The cloud had kept the sun off the crag for a good portion of the day I'm guessing, but was full bore when I got there late this afternoon.  Despite that, things felt ok.  I started off on sight soloing Jaggernath E4 6b*, which follows a crack ish line up a steepish bit of wall.  Gear would be super fiddly until the break near the top, so it makes for a sensible solo.  All the holds are quite big, with biggish moves off them, which makes for a nice route.  I then moved onto the easier of Nik's new links, Sam I Am E5 6c*.  This has a pretty nippy  bouldery start, which links into Jaggernath just below the break.  I blew the flash in the crux when I messed up my foot sequence.  Realising mid move and thought I could just pull harder, but that just meant greasing off and hit the pad pretty hard.  With my feet right it went next go, but was no push over.  The crux of this route is at bouldering height, so does not feel too out there.

After a quick chill I went for another established ish route, Pylon Direct (aka. Jim's Route) E6 6c*.  I again took a slip off a slightly greasy slopper low down.  So quickly brushed the route and dispatched it second go, gutted to blew the flash, but happy to do it without top roping it.  I then had a look at Responsible Parenting and got totally shut down.  My fingers are no where near strong enough for the series of hard steep mono pull required for this.  Full respect to Nik for this one.  The finish had no chalk on it, so I abseiled and had a look.  A quick chalking, brushing and practice of the moves, which are still pretty steely, and I was ready for another link up, Pylon Parenting E6 6c*.  Despite Nik suggesting this was a pointless filler, I thought it was awesome.  It takes in the majority of good climbing from one route and adds an excellent finish which is totally different in style.

I forgot my camera today, but will need to return to do the final filler in that I was too knackered to do today.

Tuesday, 4 June 2013

Edelrid Summer Kit Drop

It is always nice when you get new shiny kit.  I am more than happy to get my Edelrid kit drop as the summer is getting into full flow.  There are updated replacement for my Merlin 8.0mm half ropes, Creed harness and Typhoon velcro shoes.  As well as some new clothing that is a little less green than I normally go for.  There are however some of the newer products in this drop worth mentioning.
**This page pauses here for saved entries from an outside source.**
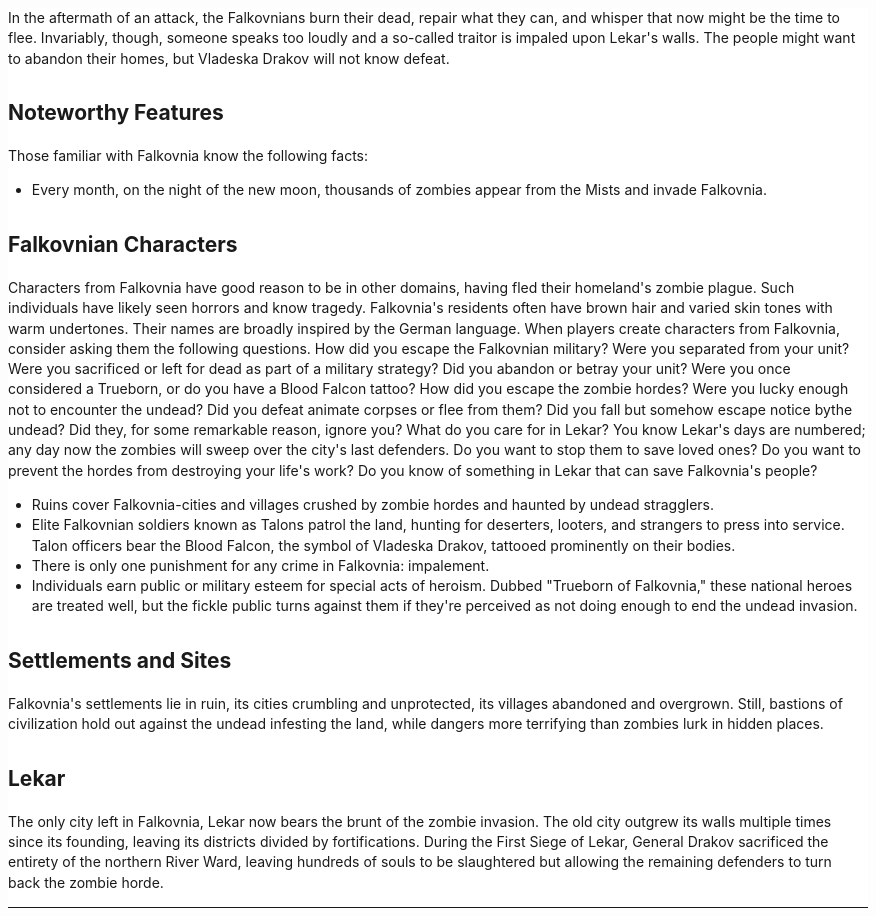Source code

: In the aftermath of an attack, the Falkovnians burn their dead, repair what they can, and whisper that now might be the time to flee. Invariably, though, someone speaks too loudly and a so-called traitor is impaled upon Lekar's walls. The people might want to abandon their homes, but Vladeska Drakov will not know defeat.

## Noteworthy Features

Those familiar with Falkovnia know the following facts:

- Every month, on the night of the new moon, thousands of zombies appear from the Mists and invade Falkovnia.


## Falkovnian Characters

Characters from Falkovnia have good reason to be in other domains, having fled their homeland's zombie plague. Such individuals have likely seen horrors and know tragedy. Falkovnia's residents often have brown hair and varied skin tones with warm undertones. Their names are broadly inspired by the German language. When players create characters from Falkovnia, consider asking them the following questions.
How did you escape the Falkovnian military? Were you separated from your unit? Were you sacrificed or left for dead as part of a military strategy? Did you abandon or betray your unit? Were you once considered a Trueborn, or do you have a Blood Falcon tattoo?
How did you escape the zombie hordes? Were you lucky enough not to encounter the undead? Did you defeat animate corpses or flee from them? Did you fall but somehow escape notice bythe undead? Did they, for some remarkable reason, ignore you?
What do you care for in Lekar? You know Lekar's days are numbered; any day now the zombies will sweep over the city's last defenders. Do you want to stop them to save loved ones? Do you want to prevent the hordes from destroying your life's work? Do you know of something in Lekar that can save Falkovnia's people?

- Ruins cover Falkovnia-cities and villages crushed by zombie hordes and haunted by undead stragglers.
- Elite Falkovnian soldiers known as Talons patrol the land, hunting for deserters, looters, and strangers to press into service. Talon officers bear the Blood Falcon, the symbol of Vladeska Drakov, tattooed prominently on their bodies.
- There is only one punishment for any crime in Falkovnia: impalement.
- Individuals earn public or military esteem for special acts of heroism. Dubbed "Trueborn of Falkovnia," these national heroes are treated well, but the fickle public turns against them if they're perceived as not doing enough to end the undead invasion.


## Settlements and Sites

Falkovnia's settlements lie in ruin, its cities crumbling and unprotected, its villages abandoned and overgrown. Still, bastions of civilization hold out against the undead infesting the land, while dangers more terrifying than zombies lurk in hidden places.

## Lekar

The only city left in Falkovnia, Lekar now bears the brunt of the zombie invasion. The old city outgrew its walls multiple times since its founding, leaving its districts divided by fortifications. During the First Siege of Lekar, General Drakov sacrificed the entirety of the northern River Ward, leaving hundreds of souls to be slaughtered but allowing the remaining defenders to turn back the zombie horde.

---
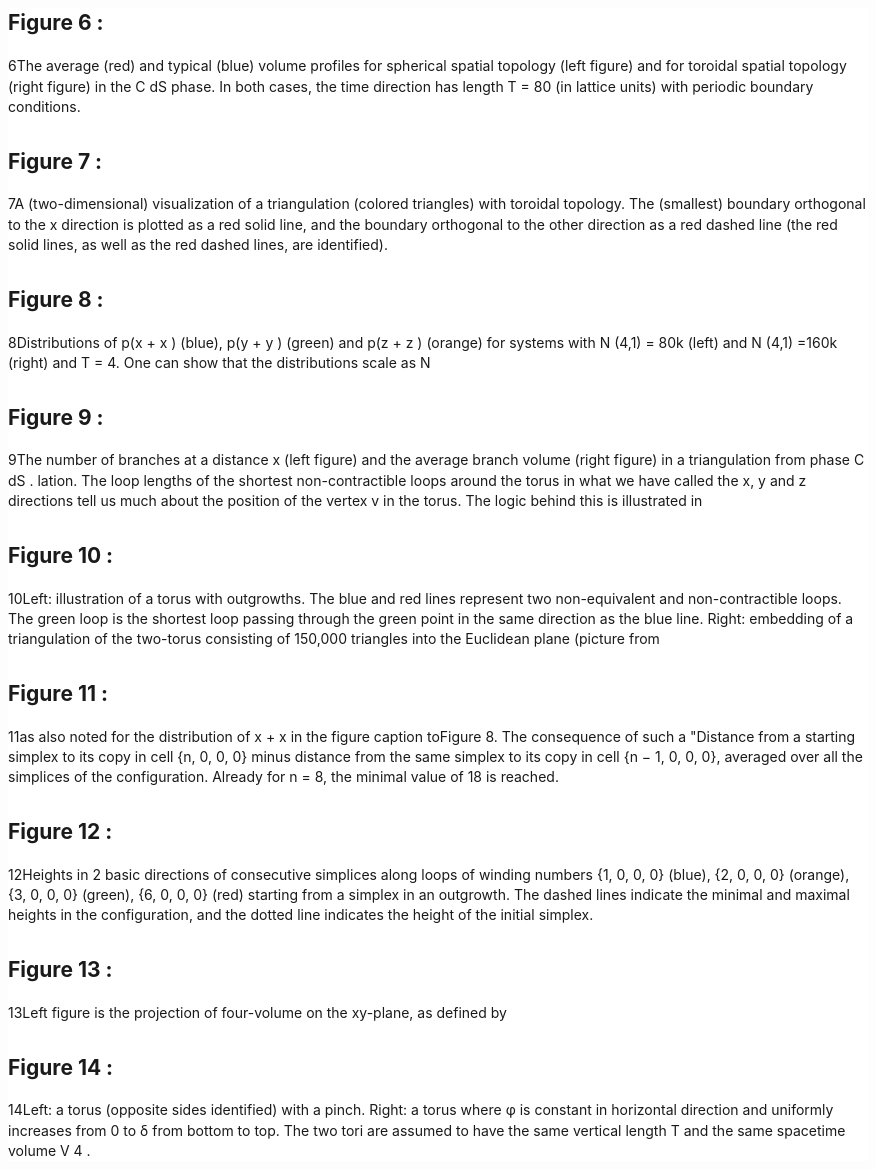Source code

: ## Figure 6 :
6The average (red) and typical (blue) volume profiles for spherical spatial topology (left figure) and for toroidal spatial topology (right figure) in the C dS phase. In both cases, the time direction has length T = 80 (in lattice units) with periodic boundary conditions.

## Figure 7 :
7A (two-dimensional) visualization of a triangulation (colored triangles) with toroidal topology. The (smallest) boundary orthogonal to the x direction is plotted as a red solid line, and the boundary orthogonal to the other direction as a red dashed line (the red solid lines, as well as the red dashed lines, are identified).

## Figure 8 :
8Distributions of p(x + x ) (blue), p(y + y ) (green) and p(z + z ) (orange) for systems with N (4,1) = 80k (left) and N (4,1) =160k (right) and T = 4. One can show that the distributions scale as N

## Figure 9 :
9The number of branches at a distance x (left figure) and the average branch volume (right figure) in a triangulation from phase C dS . lation. The loop lengths of the shortest non-contractible loops around the torus in what we have called the x, y and z directions tell us much about the position of the vertex v in the torus. The logic behind this is illustrated in

## Figure 10 :
10Left: illustration of a torus with outgrowths. The blue and red lines represent two non-equivalent and non-contractible loops. The green loop is the shortest loop passing through the green point in the same direction as the blue line. Right: embedding of a triangulation of the two-torus consisting of 150,000 triangles into the Euclidean plane (picture from

## Figure 11 :
11as also noted for the distribution of x + x in the figure caption toFigure 8. The consequence of such a "Distance from a starting simplex to its copy in cell {n, 0, 0, 0} minus distance from the same simplex to its copy in cell {n − 1, 0, 0, 0}, averaged over all the simplices of the configuration. Already for n = 8, the minimal value of 18 is reached.

## Figure 12 :
12Heights in 2 basic directions of consecutive simplices along loops of winding numbers {1, 0, 0, 0} (blue), {2, 0, 0, 0} (orange), {3, 0, 0, 0} (green), {6, 0, 0, 0} (red) starting from a simplex in an outgrowth. The dashed lines indicate the minimal and maximal heights in the configuration, and the dotted line indicates the height of the initial simplex.

## Figure 13 :
13Left figure is the projection of four-volume on the xy-plane, as defined by

## Figure 14 :
14Left: a torus (opposite sides identified) with a pinch. Right: a torus where φ is constant in horizontal direction and uniformly increases from 0 to δ from bottom to top. The two tori are assumed to have the same vertical length T and the same spacetime volume V 4 .
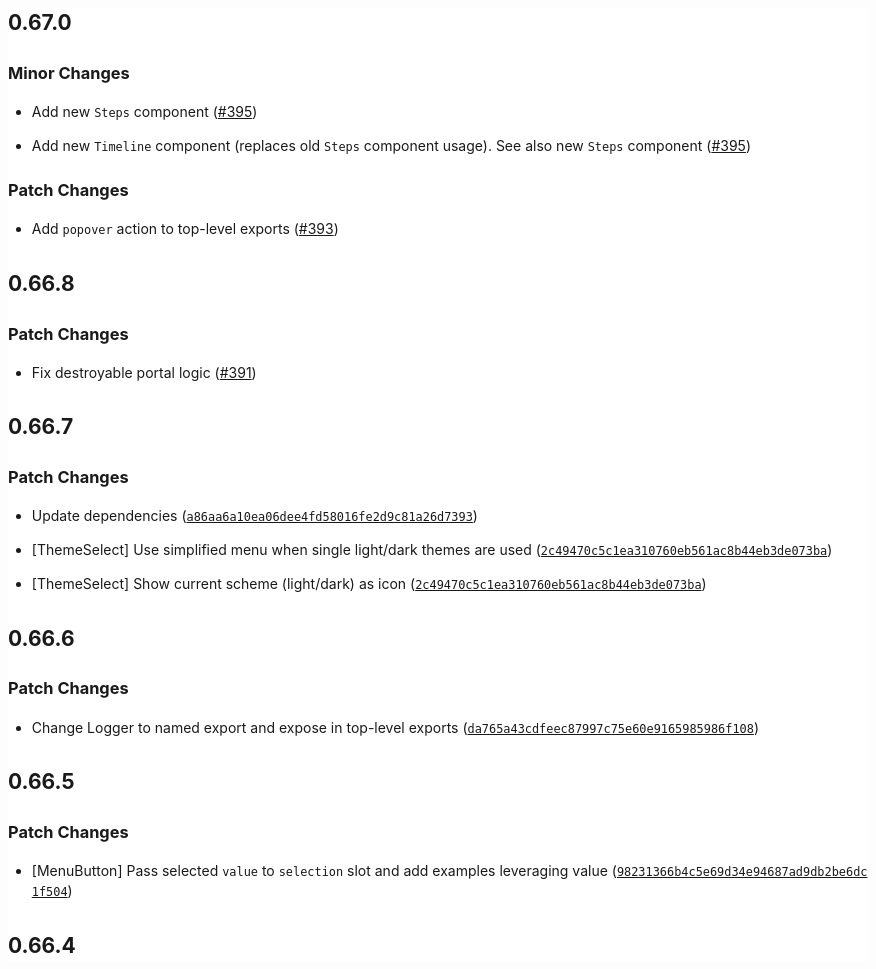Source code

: ## 0.67.0

### Minor Changes

- Add new `Steps` component ([#395](https://github.com/techniq/svelte-ux/pull/395))

- Add new `Timeline` component (replaces old `Steps` component usage). See also new `Steps` component ([#395](https://github.com/techniq/svelte-ux/pull/395))

### Patch Changes

- Add `popover` action to top-level exports ([#393](https://github.com/techniq/svelte-ux/pull/393))

## 0.66.8

### Patch Changes

- Fix destroyable portal logic ([#391](https://github.com/techniq/svelte-ux/pull/391))

## 0.66.7

### Patch Changes

- Update dependencies ([`a86aa6a10ea06dee4fd58016fe2d9c81a26d7393`](https://github.com/techniq/svelte-ux/commit/a86aa6a10ea06dee4fd58016fe2d9c81a26d7393))

- [ThemeSelect] Use simplified menu when single light/dark themes are used ([`2c49470c5c1ea310760eb561ac8b44eb3de073ba`](https://github.com/techniq/svelte-ux/commit/2c49470c5c1ea310760eb561ac8b44eb3de073ba))

- [ThemeSelect] Show current scheme (light/dark) as icon ([`2c49470c5c1ea310760eb561ac8b44eb3de073ba`](https://github.com/techniq/svelte-ux/commit/2c49470c5c1ea310760eb561ac8b44eb3de073ba))

## 0.66.6

### Patch Changes

- Change Logger to named export and expose in top-level exports ([`da765a43cdfeec87997c75e60e9165985986f108`](https://github.com/techniq/svelte-ux/commit/da765a43cdfeec87997c75e60e9165985986f108))

## 0.66.5

### Patch Changes

- [MenuButton] Pass selected `value` to `selection` slot and add examples leveraging value ([`98231366b4c5e69d34e94687ad9db2be6dc1f504`](https://github.com/techniq/svelte-ux/commit/98231366b4c5e69d34e94687ad9db2be6dc1f504))

## 0.66.4
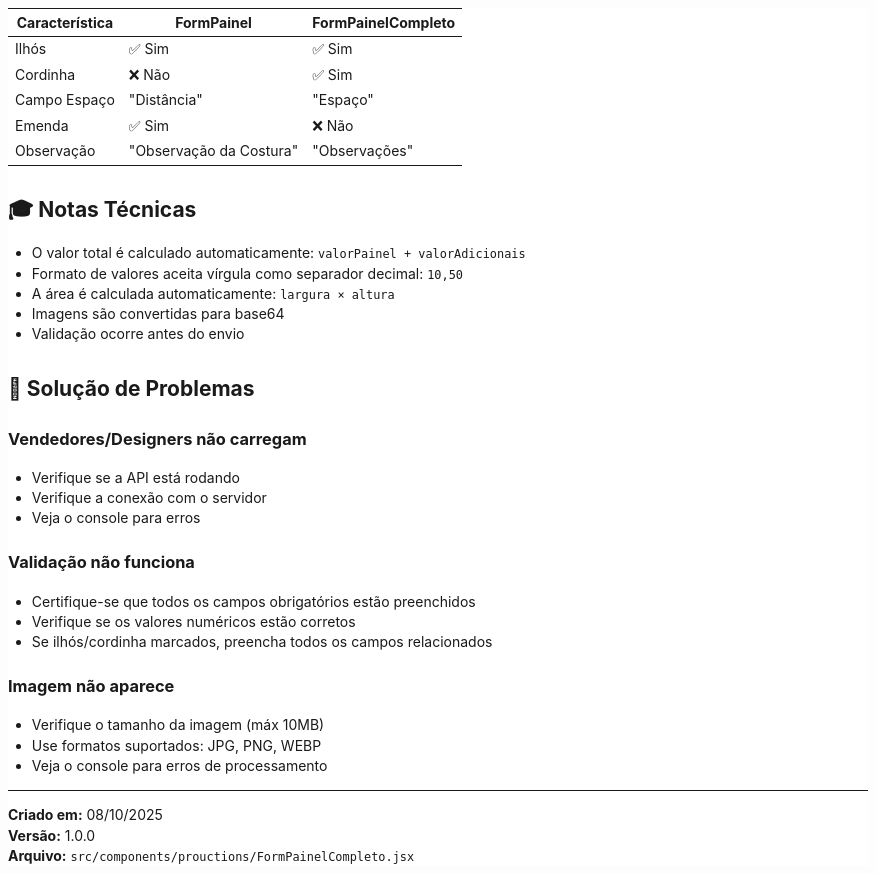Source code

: | Característica | FormPainel | FormPainelCompleto |
|----------------|------------|-------------------|
| Ilhós | ✅ Sim | ✅ Sim |
| Cordinha | ❌ Não | ✅ Sim |
| Campo Espaço | "Distância" | "Espaço" |
| Emenda | ✅ Sim | ❌ Não |
| Observação | "Observação da Costura" | "Observações" |

## 🎓 Notas Técnicas

- O valor total é calculado automaticamente: `valorPainel + valorAdicionais`
- Formato de valores aceita vírgula como separador decimal: `10,50`
- A área é calculada automaticamente: `largura × altura`
- Imagens são convertidas para base64
- Validação ocorre antes do envio

## 🐛 Solução de Problemas

### Vendedores/Designers não carregam
- Verifique se a API está rodando
- Verifique a conexão com o servidor
- Veja o console para erros

### Validação não funciona
- Certifique-se que todos os campos obrigatórios estão preenchidos
- Verifique se os valores numéricos estão corretos
- Se ilhós/cordinha marcados, preencha todos os campos relacionados

### Imagem não aparece
- Verifique o tamanho da imagem (máx 10MB)
- Use formatos suportados: JPG, PNG, WEBP
- Veja o console para erros de processamento

---

**Criado em:** 08/10/2025  
**Versão:** 1.0.0  
**Arquivo:** `src/components/prouctions/FormPainelCompleto.jsx`


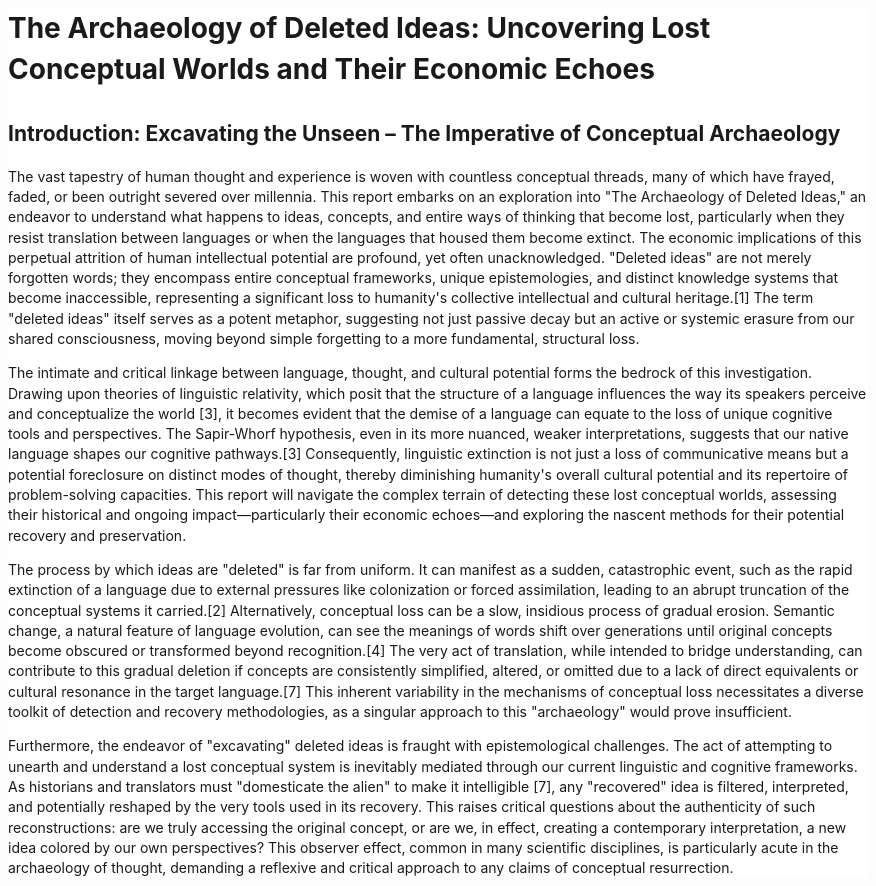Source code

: # The Archaeology of Deleted Ideas: Uncovering Lost Conceptual Worlds and Their Economic Echoes

## Introduction: Excavating the Unseen – The Imperative of Conceptual Archaeology

The vast tapestry of human thought and experience is woven with countless conceptual threads, many of which have frayed, faded, or been outright severed over millennia. This report embarks on an exploration into "The Archaeology of Deleted Ideas," an endeavor to understand what happens to ideas, concepts, and entire ways of thinking that become lost, particularly when they resist translation between languages or when the languages that housed them become extinct. The economic implications of this perpetual attrition of human intellectual potential are profound, yet often unacknowledged. "Deleted ideas" are not merely forgotten words; they encompass entire conceptual frameworks, unique epistemologies, and distinct knowledge systems that become inaccessible, representing a significant loss to humanity's collective intellectual and cultural heritage.[1] The term "deleted ideas" itself serves as a potent metaphor, suggesting not just passive decay but an active or systemic erasure from our shared consciousness, moving beyond simple forgetting to a more fundamental, structural loss.

The intimate and critical linkage between language, thought, and cultural potential forms the bedrock of this investigation. Drawing upon theories of linguistic relativity, which posit that the structure of a language influences the way its speakers perceive and conceptualize the world [3], it becomes evident that the demise of a language can equate to the loss of unique cognitive tools and perspectives. The Sapir-Whorf hypothesis, even in its more nuanced, weaker interpretations, suggests that our native language shapes our cognitive pathways.[3] Consequently, linguistic extinction is not just a loss of communicative means but a potential foreclosure on distinct modes of thought, thereby diminishing humanity's overall cultural potential and its repertoire of problem-solving capacities. This report will navigate the complex terrain of detecting these lost conceptual worlds, assessing their historical and ongoing impact—particularly their economic echoes—and exploring the nascent methods for their potential recovery and preservation.

The process by which ideas are "deleted" is far from uniform. It can manifest as a sudden, catastrophic event, such as the rapid extinction of a language due to external pressures like colonization or forced assimilation, leading to an abrupt truncation of the conceptual systems it carried.[2] Alternatively, conceptual loss can be a slow, insidious process of gradual erosion. Semantic change, a natural feature of language evolution, can see the meanings of words shift over generations until original concepts become obscured or transformed beyond recognition.[4] The very act of translation, while intended to bridge understanding, can contribute to this gradual deletion if concepts are consistently simplified, altered, or omitted due to a lack of direct equivalents or cultural resonance in the target language.[7] This inherent variability in the mechanisms of conceptual loss necessitates a diverse toolkit of detection and recovery methodologies, as a singular approach to this "archaeology" would prove insufficient.

Furthermore, the endeavor of "excavating" deleted ideas is fraught with epistemological challenges. The act of attempting to unearth and understand a lost conceptual system is inevitably mediated through our current linguistic and cognitive frameworks. As historians and translators must "domesticate the alien" to make it intelligible [7], any "recovered" idea is filtered, interpreted, and potentially reshaped by the very tools used in its recovery. This raises critical questions about the authenticity of such reconstructions: are we truly accessing the original concept, or are we, in effect, creating a contemporary interpretation, a new idea colored by our own perspectives? This observer effect, common in many scientific disciplines, is particularly acute in the archaeology of thought, demanding a reflexive and critical approach to any claims of conceptual resurrection.
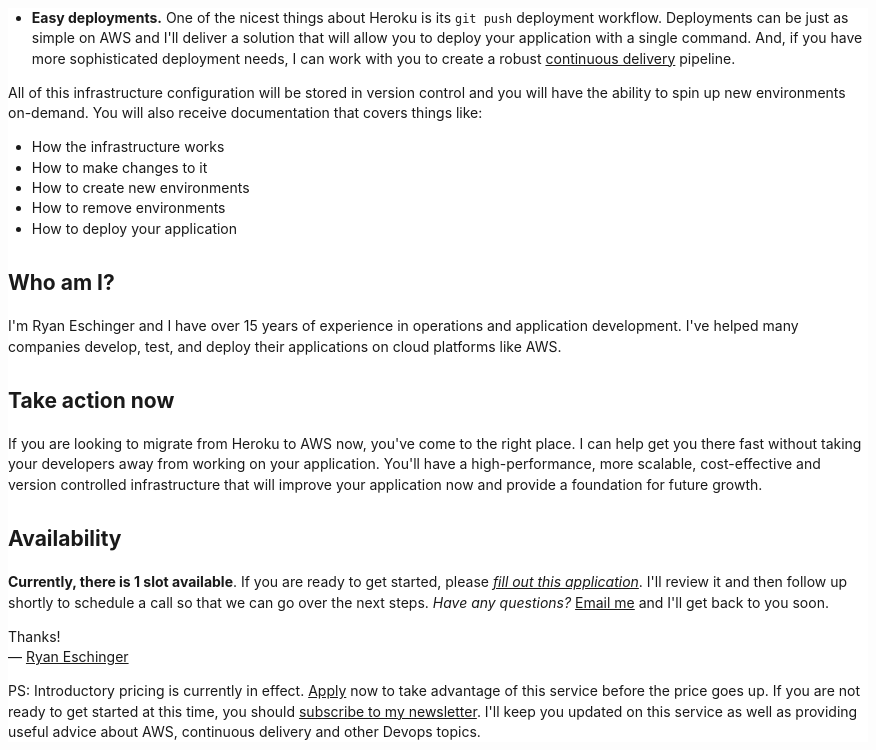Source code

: * **Easy deployments.** One of the nicest things about Heroku is its `git push`
  deployment workflow. Deployments can be just as simple on AWS and I'll deliver
  a solution that will allow you to deploy your application with a single
  command. And, if you have more sophisticated deployment needs, I can work with
  you to create a robust [continuous delivery](/services/continuous-delivery/)
  pipeline.

All of this infrastructure configuration will be stored in version control and
you will have the ability to spin up new environments on-demand. You will also
receive documentation that covers things like:

* How the infrastructure works
* How to make changes to it
* How to create new environments
* How to remove environments
* How to deploy your application

## Who am I?

I'm Ryan Eschinger and I have over 15 years of experience in operations and
application development. I've helped many companies develop, test, and deploy
their applications on cloud platforms like AWS.

## Take action now

If you are looking to migrate from Heroku to AWS now, you've come to the right
place. I can help get you there fast without taking your developers away from
working on your application. You'll have a high-performance, more scalable,
cost-effective and version controlled infrastructure that will improve your
application now and provide a foundation for future growth.

## Availability

**Currently, there is 1 slot available**. If you are ready to get started,
please *<a
href="https://jossware.wufoo.com/forms/heroku-to-aws-migrations-from-ryaneschingercom/"
target="_blank">fill out this application</a>*. I'll review it and then follow
up shortly to schedule a call so that we can go over the next steps. *Have any
questions?* [Email me](mailto:ryan@ryaneschinger.com) and I'll get back to you
soon.

<p class="pitch-sig" markdown="1">
Thanks! <br/> &mdash; <a href="mailto:ryan@ryaneschinger.com">Ryan Eschinger</a>
</p>

<div class="ps" markdown="1">

PS: Introductory pricing is currently in effect. <a
href="https://jossware.wufoo.com/forms/heroku-to-aws-migrations-from-ryaneschingercom/"
target="_blank">Apply</a> now to take advantage of this service before the price
goes up. If you are not ready to get started at this time, you should <a
href="https://www.getdrip.com/forms/1176915/submissions/new" target="_blank">
subscribe to my newsletter</a>. I'll keep you updated on this service as well as
providing useful advice about AWS, continuous delivery and other Devops topics.

</div>
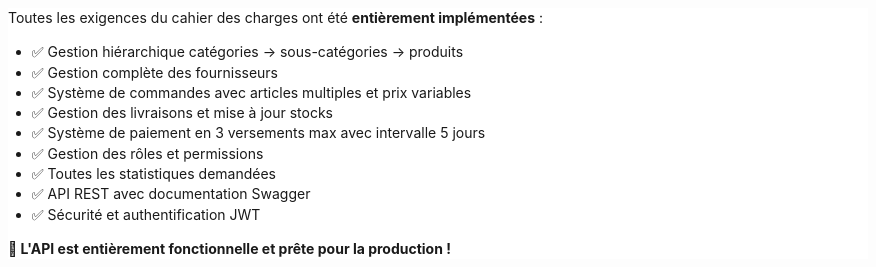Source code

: Toutes les exigences du cahier des charges ont été **entièrement implémentées** :

- ✅ Gestion hiérarchique catégories → sous-catégories → produits
- ✅ Gestion complète des fournisseurs
- ✅ Système de commandes avec articles multiples et prix variables
- ✅ Gestion des livraisons et mise à jour stocks
- ✅ Système de paiement en 3 versements max avec intervalle 5 jours
- ✅ Gestion des rôles et permissions
- ✅ Toutes les statistiques demandées
- ✅ API REST avec documentation Swagger
- ✅ Sécurité et authentification JWT

**🎉 L'API est entièrement fonctionnelle et prête pour la production !**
First up is the Atmosphere harness.  This is a light weight harness that uses Edelrids 3D Vent Technology.  It does not have a traditional padded waist belt or even a laminated one.  Instead it uses a thin webbing over an extremely light vented form.  Put this together with the 3 dimensional construction, and you have a super light and comfortable performance harness.  This is the slimmer version, and 2 others exist which are not as stripped back, the Cyrus and Orion which is fully adjustable.

Next up is the Typhoon Lace which is also new for 2013.  These are actually my second pair as I did the samples testing last year.  I thought the laces would not really make much difference, but was wrong.  They add that little bit extra to the adjustability when you what to get them super tight all the way down to your toes.  Something a slipper or velcro shoe just can't quite do.  Like the Typhoon Velro, this has been a great all round shoe for me.  Whether on steep routes, edgy wall or techy gritstone slabs.

A big addition to my rack this year is the Aramid Cord Sling 6mm.  With the discussions around regarding dyneema and nylon slings.  Along with the testing and video from DMM, these will be a great addition for both work and play.  They work great as normal slings, but ever better when knotting them up or when extending belay plates abseilling etc.  Light weight too.

The final new addition for me is the new for 2013 Nineteen G quickdraw set.  With each carabiner weighing 19.5g, the first to break the 20g barrier, enough said.  The entire quickdraw weighs a mere 45g, Awesome.